Merge sort mainly uses the idea of divide and rule. Divide a large array into many, many sorted small arrays, and then merge the small arrays.

This divide process can use recursive algorithm, because the divide logic is the same whether it is a large array or a small array.

The logical part of sorting is to merge this block.

# java implementation of merge sort

Let's take a look at the core of the merge:

```   /**
*Merge two sorted arrays
* @param array Array to be merged
* @param low   Starting point of the first part of the array
* @param mid   The end of the first part of the array and the start of the second part -1
* @param high  End of second part of array
*/
private void  merge(int[] array, int low, int mid, int high) {
// Length of array to sort
int length = high-low+1;
// We need an extra array to store the sorted results
int[] temp= new int[length];
//Split into left and right arrays
int left = low, right = mid+1, tempIdx = 0;
//Merge array
while (left <= mid && right <= high) {
temp[tempIdx++] = (array[left] <= array[right]) ? array[left++] : array[right++];
}
//One array is merged, and the remaining one continues to merge
while (left <= mid) temp[tempIdx++] = array[left++];
while (right <= high) temp[tempIdx++] = array[right++];
//Copy the sorted array back to the original array
for (int k = 0; k < length; k++) array[low+k] = temp[k];
}
```

You should note that our elements are stored in the original array, and the first parameter of the method is the original array.

The last three parameters are the index in the array that needs to be merged and sorted.
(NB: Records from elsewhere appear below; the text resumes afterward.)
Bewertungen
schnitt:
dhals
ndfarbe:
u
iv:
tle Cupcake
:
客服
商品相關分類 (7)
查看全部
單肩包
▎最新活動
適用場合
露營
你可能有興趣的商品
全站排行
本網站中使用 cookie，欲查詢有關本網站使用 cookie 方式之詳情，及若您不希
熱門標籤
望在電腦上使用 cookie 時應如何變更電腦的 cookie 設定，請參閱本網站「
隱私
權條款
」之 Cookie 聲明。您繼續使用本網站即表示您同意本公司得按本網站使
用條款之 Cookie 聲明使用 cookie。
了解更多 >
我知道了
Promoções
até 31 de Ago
The three indexes divide the array into two parts: array[low to mid], array[mid+1 to high].

The logic of merge is to merge these two arrays.

Because our array itself stores the original, in order to merge and sort, we need to use an additional array space int[] temp.
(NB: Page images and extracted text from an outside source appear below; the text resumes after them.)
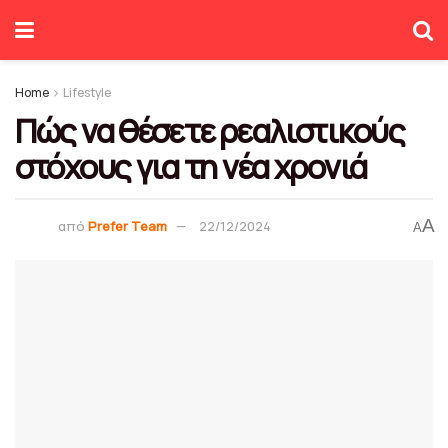
Home
Lifestyle
Πώς να θέσετε ρεαλιστικούς
στόχους για τη νέα χρονιά
A
από
Prefer Team
22/12/2024
A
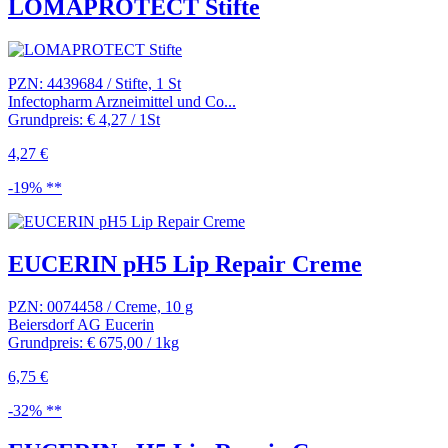
LOMAPROTECT Stifte
PZN: 4439684 / Stifte, 1 St
Infectopharm Arzneimittel und Co...
Grundpreis: € 4,27 / 1St
4,27 €
-19% **
EUCERIN pH5 Lip Repair Creme
PZN: 0074458 / Creme, 10 g
Beiersdorf AG Eucerin
Grundpreis: € 675,00 / 1kg
6,75 €
-32% **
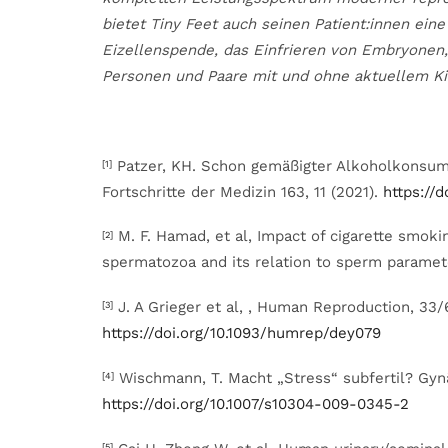
bietet Tiny Feet auch seinen Patient:innen ein
Eizellenspende, das Einfrieren von Embryonen,
Personen und Paare mit und ohne aktuellem 
Patzer, KH. Schon gemäßigter Alkoholkonsum 
[1]
Fortschritte der Medizin 163, 11 (2021).
https://
M. F. Hamad, et al, Impact of cigarette smoki
[2]
spermatozoa and its relation to sperm parame
J. A Grieger et al, , Human Reproduction, 33/6
[3]
https://doi.org/10.1093/humrep/dey079
Wischmann, T. Macht „Stress“ subfertil? Gynä
[4]
https://doi.org/10.1007/s10304-009-0345-2
[5]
By comparing the size of the elements in array[low to mid], array[mid+1 to high], insert the elements into int[] temp one by one, and finally copy the sorted array back to the original array. merge is completed.

Then let's take a look at the divide part. The divide part is actually a recursive call. At the end of recursion, we need to call the merge method:

```    public void doMergeSort(int[] array, int low, int high){
// Array to sort array[low..high]
//Use dichotomy to recurse. When the value of low is greater than or equal to the value of high, stop recursion
if (low < high) {
//Get index of intermediate value
int mid = (low+high) / 2;
//Recursive first half
doMergeSort(array, low  , mid );
//The second half of recursion
doMergeSort(array, mid+1, high);
//After recursion, merge the two parts of the sorted array
merge(array, low, mid, high);
log.info("merge Array after:{}",array);
}
}
```

Array is the original array. low and high mark the starting position of the array to be sorted recursively.

Run the above results: It can be seen that the output results are consistent with those shown in our animation.

# Time complexity of merge sort

Let's look at the time complexity of merge sort.

First, let's look at the merge method. The merge method actually traverses two arrays, so the time complexity of the merge method is O(N).

Take another look at the divide method: The divide method divides sorting into logN layers. Each layer can be regarded as a combined sorting of N elements. Therefore, the time complexity of each layer is O(N).

Taken together, the total time complexity is O(N logN).